>> BEGIN DATA SHOWN

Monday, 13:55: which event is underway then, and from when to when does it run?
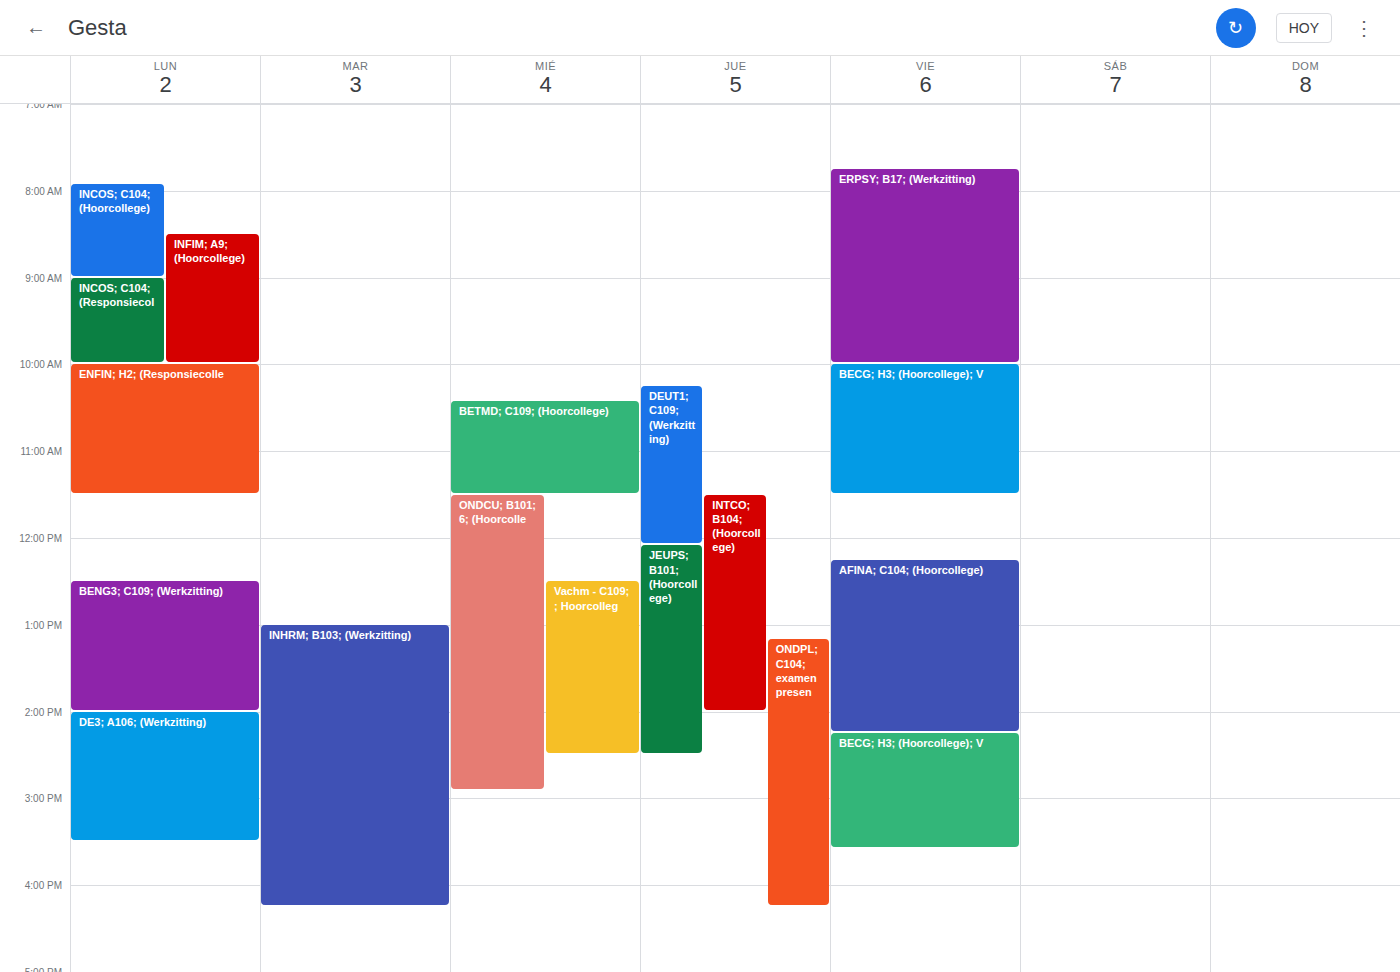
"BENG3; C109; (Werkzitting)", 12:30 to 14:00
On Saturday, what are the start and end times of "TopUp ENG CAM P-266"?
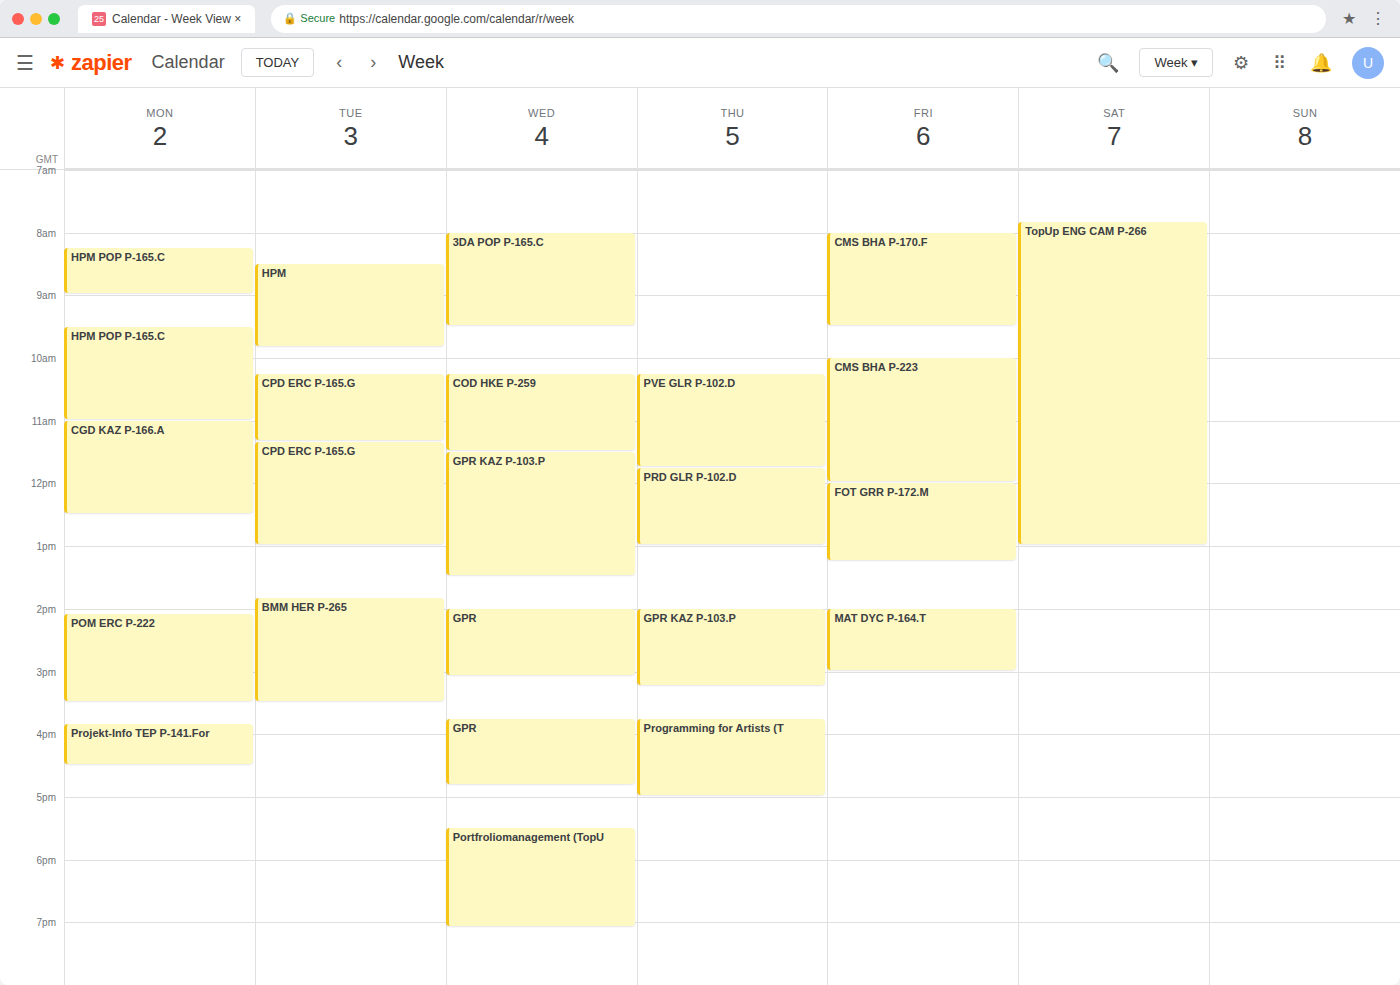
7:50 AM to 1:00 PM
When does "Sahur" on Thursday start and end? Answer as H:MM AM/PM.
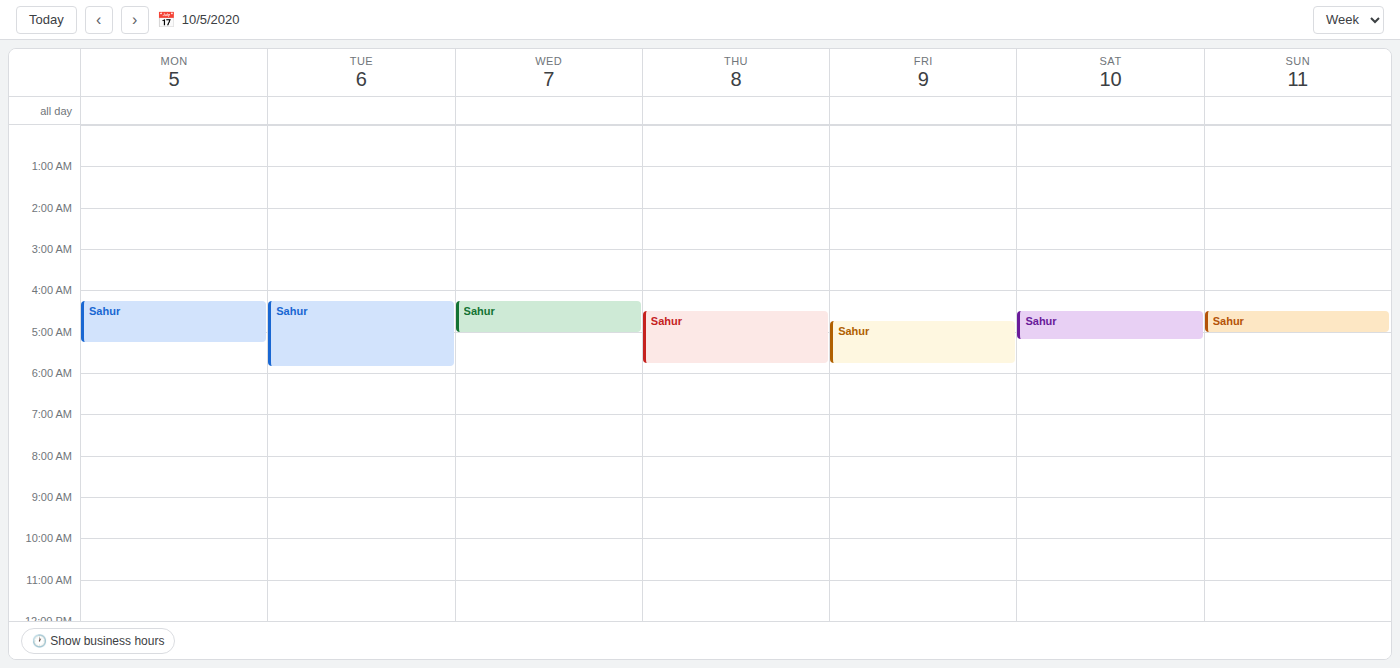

>> END DATA SHOWN

*PROBLEM TO WORK ON*. Copy out every one of the lines above word for word, leaving out the pictures.

*WRITTEN RESPONSE*.
Monday, 13:55: which event is underway then, and from when to when does it run?
"BENG3; C109; (Werkzitting)", 12:30 to 14:00
On Saturday, what are the start and end times of "TopUp ENG CAM P-266"?
7:50 AM to 1:00 PM
When does "Sahur" on Thursday start and end? Answer as H:MM AM/PM.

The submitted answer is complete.